Take the records below and extract, word for word, the lines from the one containing "table_header [150, 1304, 901, 1375]" through the final line, inclusive. Omit pictures.
---- Data extracts
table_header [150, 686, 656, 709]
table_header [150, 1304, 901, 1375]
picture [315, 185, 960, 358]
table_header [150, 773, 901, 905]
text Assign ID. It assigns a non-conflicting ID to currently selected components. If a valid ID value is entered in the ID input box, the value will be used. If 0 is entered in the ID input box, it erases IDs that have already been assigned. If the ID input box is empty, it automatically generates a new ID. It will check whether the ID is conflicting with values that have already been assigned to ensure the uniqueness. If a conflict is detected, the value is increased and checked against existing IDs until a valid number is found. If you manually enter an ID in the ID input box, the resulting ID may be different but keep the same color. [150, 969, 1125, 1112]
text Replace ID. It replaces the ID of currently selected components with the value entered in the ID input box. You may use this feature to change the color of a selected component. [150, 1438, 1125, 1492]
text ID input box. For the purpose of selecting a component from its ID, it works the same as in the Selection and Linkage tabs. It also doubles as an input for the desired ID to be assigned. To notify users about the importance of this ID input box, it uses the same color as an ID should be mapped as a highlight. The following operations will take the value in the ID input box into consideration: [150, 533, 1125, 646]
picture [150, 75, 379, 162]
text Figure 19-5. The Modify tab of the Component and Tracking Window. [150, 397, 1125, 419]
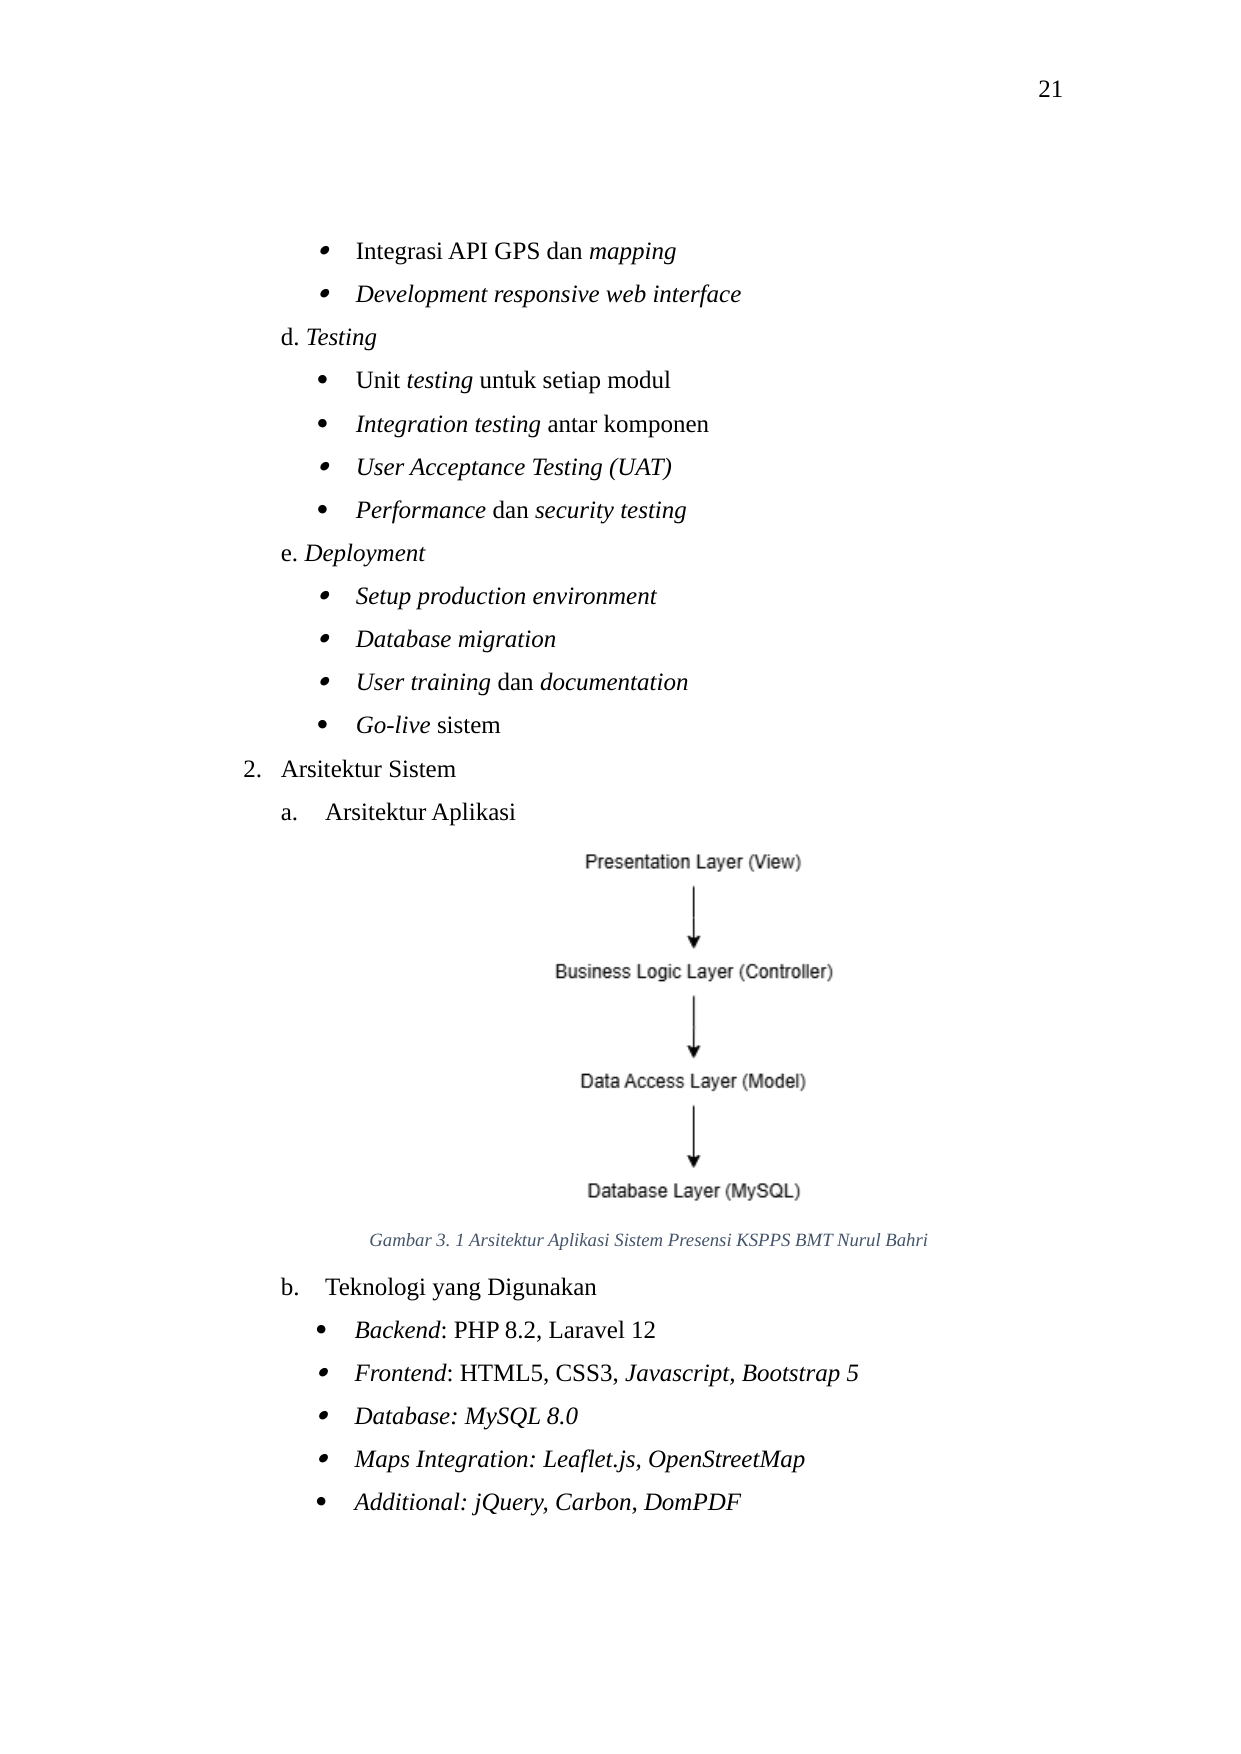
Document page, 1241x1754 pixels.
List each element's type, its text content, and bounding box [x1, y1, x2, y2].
--------
Response area:
table_header [150, 1304, 901, 1375]
picture [315, 185, 960, 358]
table_header [150, 773, 901, 905]
text Assign ID. It assigns a non-conflicting ID to currently selected components. If a valid ID value is entered in the ID input box, the value will be used. If 0 is entered in the ID input box, it erases IDs that have already been assigned. If the ID input box is empty, it automatically generates a new ID. It will check whether the ID is conflicting with values that have already been assigned to ensure the uniqueness. If a conflict is detected, the value is increased and checked against existing IDs until a valid number is found. If you manually enter an ID in the ID input box, the resulting ID may be different but keep the same color. [150, 969, 1125, 1112]
text Replace ID. It replaces the ID of currently selected components with the value entered in the ID input box. You may use this feature to change the color of a selected component. [150, 1438, 1125, 1492]
text ID input box. For the purpose of selecting a component from its ID, it works the same as in the Selection and Linkage tabs. It also doubles as an input for the desired ID to be assigned. To notify users about the importance of this ID input box, it uses the same color as an ID should be mapped as a highlight. The following operations will take the value in the ID input box into consideration: [150, 533, 1125, 646]
picture [150, 75, 379, 162]
text Figure 19-5. The Modify tab of the Component and Tracking Window. [150, 397, 1125, 419]
Document page, 1241x1754 pixels.
List each element's type, its text content, and bounding box [x1, y1, x2, y2].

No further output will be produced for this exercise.